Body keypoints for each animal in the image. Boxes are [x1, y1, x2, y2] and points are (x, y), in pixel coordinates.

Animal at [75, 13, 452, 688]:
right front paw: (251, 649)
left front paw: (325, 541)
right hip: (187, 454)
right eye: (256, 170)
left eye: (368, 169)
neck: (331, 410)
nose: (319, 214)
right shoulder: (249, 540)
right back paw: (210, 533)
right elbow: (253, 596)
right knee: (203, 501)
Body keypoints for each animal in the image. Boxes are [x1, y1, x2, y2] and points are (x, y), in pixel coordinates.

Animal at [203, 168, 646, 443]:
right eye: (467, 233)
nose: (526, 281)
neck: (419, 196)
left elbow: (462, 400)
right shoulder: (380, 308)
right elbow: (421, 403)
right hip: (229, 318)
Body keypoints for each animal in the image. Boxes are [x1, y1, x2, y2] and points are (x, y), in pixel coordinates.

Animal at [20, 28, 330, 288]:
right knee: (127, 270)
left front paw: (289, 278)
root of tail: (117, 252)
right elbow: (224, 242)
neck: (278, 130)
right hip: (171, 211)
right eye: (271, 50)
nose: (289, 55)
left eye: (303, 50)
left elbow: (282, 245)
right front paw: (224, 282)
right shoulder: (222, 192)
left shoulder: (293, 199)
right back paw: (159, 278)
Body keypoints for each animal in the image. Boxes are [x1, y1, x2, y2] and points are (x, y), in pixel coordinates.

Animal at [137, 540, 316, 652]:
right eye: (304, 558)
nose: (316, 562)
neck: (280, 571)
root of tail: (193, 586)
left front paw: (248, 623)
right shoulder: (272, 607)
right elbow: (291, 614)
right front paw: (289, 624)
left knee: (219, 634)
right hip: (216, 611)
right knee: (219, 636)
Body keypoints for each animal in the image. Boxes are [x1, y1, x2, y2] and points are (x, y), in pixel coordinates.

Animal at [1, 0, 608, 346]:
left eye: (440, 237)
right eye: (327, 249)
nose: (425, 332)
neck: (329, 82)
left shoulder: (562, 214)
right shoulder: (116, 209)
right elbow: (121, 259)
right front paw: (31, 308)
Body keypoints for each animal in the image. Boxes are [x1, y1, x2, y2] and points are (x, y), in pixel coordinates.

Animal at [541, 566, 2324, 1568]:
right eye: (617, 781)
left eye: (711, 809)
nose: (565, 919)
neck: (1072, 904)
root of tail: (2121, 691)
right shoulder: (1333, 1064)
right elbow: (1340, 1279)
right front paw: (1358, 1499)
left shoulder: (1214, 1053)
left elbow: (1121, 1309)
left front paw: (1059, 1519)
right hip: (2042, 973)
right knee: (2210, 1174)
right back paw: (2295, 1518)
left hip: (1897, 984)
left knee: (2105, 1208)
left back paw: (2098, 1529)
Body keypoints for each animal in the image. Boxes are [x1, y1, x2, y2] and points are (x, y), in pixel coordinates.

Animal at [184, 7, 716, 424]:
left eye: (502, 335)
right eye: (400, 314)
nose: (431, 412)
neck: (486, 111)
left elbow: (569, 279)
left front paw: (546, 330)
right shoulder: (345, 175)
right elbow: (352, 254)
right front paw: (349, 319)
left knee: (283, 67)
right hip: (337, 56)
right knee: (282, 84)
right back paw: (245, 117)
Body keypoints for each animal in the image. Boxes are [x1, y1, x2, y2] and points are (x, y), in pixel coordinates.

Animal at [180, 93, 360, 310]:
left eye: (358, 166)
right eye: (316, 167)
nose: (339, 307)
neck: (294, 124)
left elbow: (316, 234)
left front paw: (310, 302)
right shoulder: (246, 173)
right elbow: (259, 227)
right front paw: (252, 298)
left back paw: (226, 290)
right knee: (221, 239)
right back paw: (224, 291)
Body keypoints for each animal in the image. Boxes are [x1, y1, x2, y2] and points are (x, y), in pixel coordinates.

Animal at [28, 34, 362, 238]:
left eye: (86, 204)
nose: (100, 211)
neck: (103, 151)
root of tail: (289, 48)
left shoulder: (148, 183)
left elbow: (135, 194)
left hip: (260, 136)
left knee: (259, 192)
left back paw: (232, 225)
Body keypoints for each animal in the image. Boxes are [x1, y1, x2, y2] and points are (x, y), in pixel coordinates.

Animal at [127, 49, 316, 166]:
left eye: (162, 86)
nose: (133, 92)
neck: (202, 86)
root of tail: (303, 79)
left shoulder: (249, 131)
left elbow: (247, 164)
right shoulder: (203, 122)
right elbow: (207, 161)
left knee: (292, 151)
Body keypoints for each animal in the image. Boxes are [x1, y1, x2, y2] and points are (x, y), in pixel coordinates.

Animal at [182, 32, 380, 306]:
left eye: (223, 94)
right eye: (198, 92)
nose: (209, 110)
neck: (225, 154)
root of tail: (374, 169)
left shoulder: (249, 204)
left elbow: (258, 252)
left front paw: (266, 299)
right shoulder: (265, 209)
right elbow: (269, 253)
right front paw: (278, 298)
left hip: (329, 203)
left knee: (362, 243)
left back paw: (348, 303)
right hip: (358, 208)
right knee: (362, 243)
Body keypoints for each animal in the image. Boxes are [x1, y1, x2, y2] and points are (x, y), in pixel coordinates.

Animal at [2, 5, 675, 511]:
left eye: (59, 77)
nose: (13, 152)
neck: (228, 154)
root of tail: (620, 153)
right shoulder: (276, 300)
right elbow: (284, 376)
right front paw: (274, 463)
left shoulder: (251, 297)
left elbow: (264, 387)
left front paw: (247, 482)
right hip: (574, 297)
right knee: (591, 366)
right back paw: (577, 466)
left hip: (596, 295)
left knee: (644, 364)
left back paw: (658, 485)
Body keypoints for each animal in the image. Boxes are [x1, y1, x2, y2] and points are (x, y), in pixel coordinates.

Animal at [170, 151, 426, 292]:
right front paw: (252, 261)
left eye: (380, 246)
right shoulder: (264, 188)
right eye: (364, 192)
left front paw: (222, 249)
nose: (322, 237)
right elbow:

=-=-=

» Task brief: Retype the material word for word, including every line.

» Output:
Body keypoints for each animal in the image. Boxes are [x1, y1, x2, y2] and points are (x, y), in pixel coordinates.

Animal at [75, 13, 452, 688]:
right front paw: (251, 649)
left front paw: (325, 541)
right hip: (187, 454)
right eye: (256, 170)
left eye: (368, 169)
neck: (331, 410)
nose: (319, 214)
right shoulder: (249, 540)
right back paw: (210, 533)
right elbow: (253, 596)
right knee: (203, 501)
Body keypoints for each animal in the image. Boxes are [x1, y1, x2, y2] and points are (x, y), in pixel coordinates.

Animal at [203, 168, 646, 443]:
right eye: (467, 233)
nose: (526, 281)
neck: (419, 196)
left elbow: (462, 400)
right shoulder: (380, 308)
right elbow: (421, 403)
right hip: (229, 318)
Body keypoints for each animal in the image. Boxes are [x1, y1, x2, y2] and points are (x, y), in pixel coordinates.

Animal at [20, 28, 330, 288]:
right knee: (127, 270)
left front paw: (289, 278)
root of tail: (117, 252)
right elbow: (224, 242)
neck: (278, 130)
right hip: (171, 211)
right eye: (271, 50)
nose: (289, 55)
left eye: (303, 50)
left elbow: (282, 245)
right front paw: (224, 282)
right shoulder: (222, 192)
left shoulder: (293, 199)
right back paw: (159, 278)
Body keypoints for each animal in the image. Boxes are [x1, y1, x2, y2] and points are (x, y), in pixel coordinates.

Animal at [137, 540, 316, 652]:
right eye: (304, 558)
nose: (316, 562)
neck: (280, 571)
root of tail: (193, 586)
left front paw: (248, 623)
right shoulder: (272, 607)
right elbow: (291, 614)
right front paw: (289, 624)
left knee: (219, 634)
right hip: (216, 611)
right knee: (219, 636)
Body keypoints for each animal in the image. Boxes are [x1, y1, x2, y2] and points are (x, y), in pixel coordinates.

Animal at [1, 0, 608, 346]:
left eye: (440, 237)
right eye: (327, 249)
nose: (425, 332)
neck: (329, 82)
left shoulder: (562, 214)
right shoulder: (116, 209)
right elbow: (121, 259)
right front paw: (31, 308)
Body keypoints for each animal in the image. Boxes are [x1, y1, x2, y2] and points are (x, y), in pixel coordinates.

Animal at [541, 566, 2324, 1568]:
right eye: (617, 781)
left eye: (711, 809)
nose: (565, 919)
neck: (1072, 904)
root of tail: (2121, 691)
right shoulder: (1333, 1064)
right elbow: (1340, 1279)
right front paw: (1358, 1499)
left shoulder: (1214, 1053)
left elbow: (1121, 1309)
left front paw: (1059, 1519)
right hip: (2042, 973)
right knee: (2210, 1174)
right back paw: (2295, 1518)
left hip: (1897, 984)
left knee: (2105, 1208)
left back paw: (2098, 1529)
Body keypoints for each animal in the image. Boxes are [x1, y1, x2, y2] and points are (x, y), in pixel coordinates.

Animal at [184, 7, 716, 424]:
left eye: (502, 335)
right eye: (400, 314)
nose: (431, 412)
neck: (486, 111)
left elbow: (569, 279)
left front paw: (546, 330)
right shoulder: (345, 175)
right elbow: (352, 254)
right front paw: (349, 319)
left knee: (283, 67)
right hip: (337, 56)
right knee: (282, 84)
right back paw: (245, 117)
Body keypoints for each animal in the image. Boxes are [x1, y1, x2, y2] and points are (x, y), in pixel coordinates.

Animal at [180, 93, 360, 310]:
left eye: (358, 166)
right eye: (316, 167)
nose: (339, 307)
neck: (294, 124)
left elbow: (316, 234)
left front paw: (310, 302)
right shoulder: (246, 173)
right elbow: (259, 227)
right front paw: (252, 298)
left back paw: (226, 290)
right knee: (221, 239)
right back paw: (224, 291)
Body keypoints for each animal in the image. Boxes are [x1, y1, x2, y2] and points are (x, y), in pixel coordinates.

Animal at [28, 34, 362, 238]:
left eye: (86, 204)
nose: (100, 211)
neck: (103, 151)
root of tail: (289, 48)
left shoulder: (148, 183)
left elbow: (135, 194)
left hip: (260, 136)
left knee: (259, 192)
left back paw: (232, 225)
Body keypoints for each animal in the image. Boxes are [x1, y1, x2, y2] and points are (x, y), in pixel coordinates.

Animal at [127, 49, 316, 166]:
left eye: (162, 86)
nose: (133, 92)
neck: (202, 86)
root of tail: (303, 79)
left shoulder: (249, 131)
left elbow: (247, 164)
right shoulder: (203, 122)
right elbow: (207, 161)
left knee: (292, 151)
Body keypoints for each animal in the image. Boxes are [x1, y1, x2, y2] and points are (x, y), in pixel coordinates.

Animal at [182, 32, 380, 306]:
left eye: (223, 94)
right eye: (198, 92)
nose: (209, 110)
neck: (225, 154)
root of tail: (374, 169)
left shoulder: (249, 204)
left elbow: (258, 252)
left front paw: (266, 299)
right shoulder: (265, 209)
right elbow: (269, 253)
right front paw: (278, 298)
left hip: (329, 203)
left knee: (362, 243)
left back paw: (348, 303)
right hip: (358, 208)
right knee: (362, 243)
Body keypoints for each animal in the image. Boxes are [x1, y1, x2, y2] and points are (x, y), in pixel coordinates.

Animal at [2, 5, 675, 511]:
left eye: (59, 77)
nose: (13, 152)
neck: (228, 154)
root of tail: (620, 153)
right shoulder: (276, 300)
right elbow: (284, 376)
right front paw: (274, 463)
left shoulder: (251, 297)
left elbow: (264, 387)
left front paw: (247, 482)
right hip: (574, 297)
right knee: (591, 366)
right back paw: (577, 466)
left hip: (596, 295)
left knee: (644, 364)
left back paw: (658, 485)
Body keypoints for each animal in the image. Boxes are [x1, y1, x2, y2] and points are (x, y), in pixel coordinates.

Animal at [170, 151, 426, 292]:
right front paw: (252, 261)
left eye: (380, 246)
right shoulder: (264, 188)
right eye: (364, 192)
left front paw: (222, 249)
nose: (322, 237)
right elbow:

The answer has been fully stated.